Мистер Гаппи соглашается, добавив:
– Сам я никогда бы его не начал, Тони.
– А теперь, – говорит Тони, мешая угли в камине, – насчет этой пачки писем. Ну, разве не странно, что Крук решил передать мне письма именно в полночь?
– Очень. А почему так?
– А почему он вообще поступает так, а не иначе? Он и сам не знает. Сказал, что сегодня день его рождения и что передаст мне письма в полночь. К тому времени он будет мертвецки пьян. Целый день пил.
– Надеюсь, он не позабыл о том, что условился с тобой?
– Позабыл? Ну, нет. В этом на него можно положиться. Он никогда ничего не забывает. Я видел его нынче вечером, часов в восемь, – помогал ему лавку запирать, – и тогда письма лежали в его лохматой шапке. Он ее снял и показал их мне. Когда лавку заперли, он вынул их из шапки, повесил ее на спинку кресла и принялся перебирать письма при свете огня. Немного погодя я услышал отсюда, как он поет внизу – лучше сказать, воет, как ветер, – одну песню, – только ее он и знает… что-то насчет Бибо и старика Харона, и как этот Бибо умер в пьяном виде или что-то в этом роде. Но с тех пор его не слышно – притих, как старая крыса, что заснула в норе.

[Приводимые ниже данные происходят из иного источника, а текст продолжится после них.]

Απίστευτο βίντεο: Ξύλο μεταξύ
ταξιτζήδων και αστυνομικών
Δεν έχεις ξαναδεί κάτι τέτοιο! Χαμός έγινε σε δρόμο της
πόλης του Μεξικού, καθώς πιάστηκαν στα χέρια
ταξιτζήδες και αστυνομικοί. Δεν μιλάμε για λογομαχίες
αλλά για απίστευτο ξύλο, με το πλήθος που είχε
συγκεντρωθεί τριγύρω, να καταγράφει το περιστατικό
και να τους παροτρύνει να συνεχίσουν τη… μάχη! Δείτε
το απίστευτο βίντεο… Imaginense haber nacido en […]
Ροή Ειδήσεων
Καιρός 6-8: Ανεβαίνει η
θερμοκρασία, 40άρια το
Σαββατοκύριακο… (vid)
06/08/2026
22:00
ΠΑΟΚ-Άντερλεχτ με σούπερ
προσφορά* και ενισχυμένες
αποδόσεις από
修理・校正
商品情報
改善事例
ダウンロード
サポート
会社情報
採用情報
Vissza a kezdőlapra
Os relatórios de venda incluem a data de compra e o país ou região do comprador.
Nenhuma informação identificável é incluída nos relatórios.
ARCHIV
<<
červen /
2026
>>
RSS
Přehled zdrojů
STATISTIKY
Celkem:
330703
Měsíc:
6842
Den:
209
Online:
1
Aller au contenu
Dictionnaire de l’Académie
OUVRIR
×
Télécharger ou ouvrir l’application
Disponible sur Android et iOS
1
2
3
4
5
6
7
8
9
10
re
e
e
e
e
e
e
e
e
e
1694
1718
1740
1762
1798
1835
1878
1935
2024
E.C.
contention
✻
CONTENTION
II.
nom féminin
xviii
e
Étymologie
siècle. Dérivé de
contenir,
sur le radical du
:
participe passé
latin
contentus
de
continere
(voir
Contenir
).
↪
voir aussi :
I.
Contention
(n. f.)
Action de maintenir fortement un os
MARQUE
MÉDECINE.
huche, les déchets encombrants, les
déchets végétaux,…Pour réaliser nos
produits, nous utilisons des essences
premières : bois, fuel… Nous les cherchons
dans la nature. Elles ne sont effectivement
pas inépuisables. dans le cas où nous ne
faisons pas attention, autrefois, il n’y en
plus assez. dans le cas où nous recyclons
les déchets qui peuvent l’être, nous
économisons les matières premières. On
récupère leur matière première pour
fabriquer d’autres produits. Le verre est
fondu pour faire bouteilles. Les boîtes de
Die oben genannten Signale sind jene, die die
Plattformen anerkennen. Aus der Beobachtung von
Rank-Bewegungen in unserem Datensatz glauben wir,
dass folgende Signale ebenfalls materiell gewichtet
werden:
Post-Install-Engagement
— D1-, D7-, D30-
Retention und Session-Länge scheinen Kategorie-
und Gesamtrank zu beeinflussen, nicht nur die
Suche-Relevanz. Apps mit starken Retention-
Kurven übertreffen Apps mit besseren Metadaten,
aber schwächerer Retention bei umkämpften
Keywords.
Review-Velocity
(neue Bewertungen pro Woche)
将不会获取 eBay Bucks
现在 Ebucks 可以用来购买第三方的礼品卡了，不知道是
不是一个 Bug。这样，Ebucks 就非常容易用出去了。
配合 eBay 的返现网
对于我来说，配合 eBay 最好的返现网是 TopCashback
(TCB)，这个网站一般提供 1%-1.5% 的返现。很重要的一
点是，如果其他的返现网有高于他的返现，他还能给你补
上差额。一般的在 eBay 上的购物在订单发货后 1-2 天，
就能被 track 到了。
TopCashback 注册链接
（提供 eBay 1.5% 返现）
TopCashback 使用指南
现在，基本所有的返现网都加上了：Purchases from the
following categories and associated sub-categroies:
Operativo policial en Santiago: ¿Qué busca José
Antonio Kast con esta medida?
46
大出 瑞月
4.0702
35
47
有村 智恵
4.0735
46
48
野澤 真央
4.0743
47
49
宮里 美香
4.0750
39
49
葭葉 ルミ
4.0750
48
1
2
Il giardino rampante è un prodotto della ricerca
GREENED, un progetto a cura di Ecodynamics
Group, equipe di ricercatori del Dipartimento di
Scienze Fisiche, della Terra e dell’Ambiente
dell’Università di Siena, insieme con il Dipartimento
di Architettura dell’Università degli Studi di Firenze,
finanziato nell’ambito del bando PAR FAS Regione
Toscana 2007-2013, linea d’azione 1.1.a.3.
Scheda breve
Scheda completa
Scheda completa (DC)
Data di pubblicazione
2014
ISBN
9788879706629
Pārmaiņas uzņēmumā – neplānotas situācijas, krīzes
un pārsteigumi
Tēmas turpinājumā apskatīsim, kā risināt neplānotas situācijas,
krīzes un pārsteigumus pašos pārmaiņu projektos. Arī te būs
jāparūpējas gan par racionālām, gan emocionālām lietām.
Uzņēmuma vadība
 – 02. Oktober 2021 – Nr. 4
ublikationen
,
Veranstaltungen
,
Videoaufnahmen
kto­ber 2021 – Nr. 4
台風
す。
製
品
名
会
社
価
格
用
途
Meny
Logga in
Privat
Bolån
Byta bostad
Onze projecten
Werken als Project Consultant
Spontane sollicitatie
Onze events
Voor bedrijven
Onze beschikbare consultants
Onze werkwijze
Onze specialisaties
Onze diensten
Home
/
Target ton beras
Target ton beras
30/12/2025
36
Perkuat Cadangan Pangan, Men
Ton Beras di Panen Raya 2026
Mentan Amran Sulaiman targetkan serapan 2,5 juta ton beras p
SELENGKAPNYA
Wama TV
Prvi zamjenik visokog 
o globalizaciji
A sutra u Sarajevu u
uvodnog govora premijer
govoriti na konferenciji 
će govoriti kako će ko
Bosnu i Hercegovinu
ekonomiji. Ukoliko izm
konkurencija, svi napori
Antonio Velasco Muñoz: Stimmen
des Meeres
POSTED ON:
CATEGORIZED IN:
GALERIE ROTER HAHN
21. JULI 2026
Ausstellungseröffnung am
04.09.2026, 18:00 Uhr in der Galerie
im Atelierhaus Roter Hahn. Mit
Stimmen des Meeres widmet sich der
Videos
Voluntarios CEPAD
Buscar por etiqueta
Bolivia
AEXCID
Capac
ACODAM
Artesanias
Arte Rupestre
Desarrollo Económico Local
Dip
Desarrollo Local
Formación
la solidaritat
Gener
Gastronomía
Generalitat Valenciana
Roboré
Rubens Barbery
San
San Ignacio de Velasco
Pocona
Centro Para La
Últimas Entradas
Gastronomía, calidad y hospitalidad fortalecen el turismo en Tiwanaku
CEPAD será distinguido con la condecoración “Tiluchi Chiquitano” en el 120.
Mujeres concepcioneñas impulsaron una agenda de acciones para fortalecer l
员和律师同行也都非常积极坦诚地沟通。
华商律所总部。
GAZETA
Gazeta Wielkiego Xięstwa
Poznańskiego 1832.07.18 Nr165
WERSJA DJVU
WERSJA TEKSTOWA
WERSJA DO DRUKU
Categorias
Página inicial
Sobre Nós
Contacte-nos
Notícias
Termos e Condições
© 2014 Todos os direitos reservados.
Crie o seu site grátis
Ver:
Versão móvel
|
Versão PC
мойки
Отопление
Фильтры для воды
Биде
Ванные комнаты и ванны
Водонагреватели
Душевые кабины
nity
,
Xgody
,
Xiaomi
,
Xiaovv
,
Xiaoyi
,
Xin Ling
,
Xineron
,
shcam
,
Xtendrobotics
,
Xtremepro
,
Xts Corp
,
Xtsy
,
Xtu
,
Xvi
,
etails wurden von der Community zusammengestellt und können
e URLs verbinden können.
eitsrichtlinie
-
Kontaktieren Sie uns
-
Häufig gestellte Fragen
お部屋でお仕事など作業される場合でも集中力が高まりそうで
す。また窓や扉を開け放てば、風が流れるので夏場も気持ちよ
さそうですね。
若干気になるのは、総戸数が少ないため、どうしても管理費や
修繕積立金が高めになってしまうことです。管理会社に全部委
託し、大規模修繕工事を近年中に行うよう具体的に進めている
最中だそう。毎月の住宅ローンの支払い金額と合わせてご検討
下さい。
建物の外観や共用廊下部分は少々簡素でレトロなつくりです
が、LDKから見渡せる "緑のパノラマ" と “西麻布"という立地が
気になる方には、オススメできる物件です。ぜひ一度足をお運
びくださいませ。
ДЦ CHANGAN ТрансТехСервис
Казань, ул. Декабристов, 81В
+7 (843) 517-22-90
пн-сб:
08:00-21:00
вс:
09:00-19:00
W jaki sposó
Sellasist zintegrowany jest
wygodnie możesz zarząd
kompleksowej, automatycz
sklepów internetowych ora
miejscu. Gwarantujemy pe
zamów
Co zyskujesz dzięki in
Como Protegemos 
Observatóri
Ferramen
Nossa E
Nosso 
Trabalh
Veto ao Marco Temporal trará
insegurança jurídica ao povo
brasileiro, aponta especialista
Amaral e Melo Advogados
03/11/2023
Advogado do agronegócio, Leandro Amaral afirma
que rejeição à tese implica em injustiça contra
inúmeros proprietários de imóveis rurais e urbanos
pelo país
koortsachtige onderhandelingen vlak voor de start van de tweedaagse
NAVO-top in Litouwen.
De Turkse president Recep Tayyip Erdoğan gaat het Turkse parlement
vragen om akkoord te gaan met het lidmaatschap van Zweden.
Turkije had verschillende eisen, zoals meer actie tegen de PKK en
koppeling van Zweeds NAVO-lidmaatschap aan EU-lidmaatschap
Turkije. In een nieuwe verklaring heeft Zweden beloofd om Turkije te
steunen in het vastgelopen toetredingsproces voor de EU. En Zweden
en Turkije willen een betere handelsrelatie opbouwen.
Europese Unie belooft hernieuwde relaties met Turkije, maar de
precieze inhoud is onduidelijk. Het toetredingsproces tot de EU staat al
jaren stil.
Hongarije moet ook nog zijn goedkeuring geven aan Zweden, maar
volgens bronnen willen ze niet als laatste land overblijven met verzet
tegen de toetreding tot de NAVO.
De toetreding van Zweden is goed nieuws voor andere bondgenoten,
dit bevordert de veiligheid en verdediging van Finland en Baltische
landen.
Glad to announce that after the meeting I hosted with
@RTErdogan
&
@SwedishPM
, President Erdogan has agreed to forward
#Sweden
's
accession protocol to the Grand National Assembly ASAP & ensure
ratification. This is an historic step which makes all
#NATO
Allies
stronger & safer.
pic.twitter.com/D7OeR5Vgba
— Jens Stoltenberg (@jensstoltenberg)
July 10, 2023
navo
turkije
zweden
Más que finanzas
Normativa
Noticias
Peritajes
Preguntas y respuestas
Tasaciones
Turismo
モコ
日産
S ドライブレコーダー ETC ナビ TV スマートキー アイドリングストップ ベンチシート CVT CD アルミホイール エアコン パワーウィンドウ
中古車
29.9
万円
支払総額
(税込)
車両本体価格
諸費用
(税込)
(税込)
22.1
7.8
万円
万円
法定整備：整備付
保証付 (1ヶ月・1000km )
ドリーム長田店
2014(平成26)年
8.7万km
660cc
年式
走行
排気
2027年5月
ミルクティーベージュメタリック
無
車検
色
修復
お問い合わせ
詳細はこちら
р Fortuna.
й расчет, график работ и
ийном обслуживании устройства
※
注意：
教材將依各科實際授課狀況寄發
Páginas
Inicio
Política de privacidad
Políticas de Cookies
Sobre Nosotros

– Значит, ты должен спуститься к нему в двенадцать часов?
– Да, в двенадцать, но, как я уже говорил, когда ты наконец явился, мне показалось, будто прошло сто часов.
– Тони, – начинает мистер Гаппи, скрестив ноги и немного подумав, – ведь он еще не умеет читать, правда?
– Куда там! Читать он никогда не научится. Он может писать все буквы одну за другой и многие узнает – каждую в отдельности, – настолько-то он выучился под моим руководством, но складывать их не может. Одряхлел, смекалки не хватает… да к тому же горький пьяница.
– Тони, – говорит мистер Гаппи, положив ногу на ногу, – каким образом он сумел разобрать в этих письмах фамилию Хоудона, как ты думаешь?
– Ничего он разобрать не может. Но ты же знаешь, у него необыкновенно острые глаза, и он постоянно срисовывает всякие надписи и тому подобное, ничего не понимая в них, только на глаз. Ну, он и срисовал эту фамилию, – очевидно, с адреса на письме, – а потом спросил у меня, что это означает.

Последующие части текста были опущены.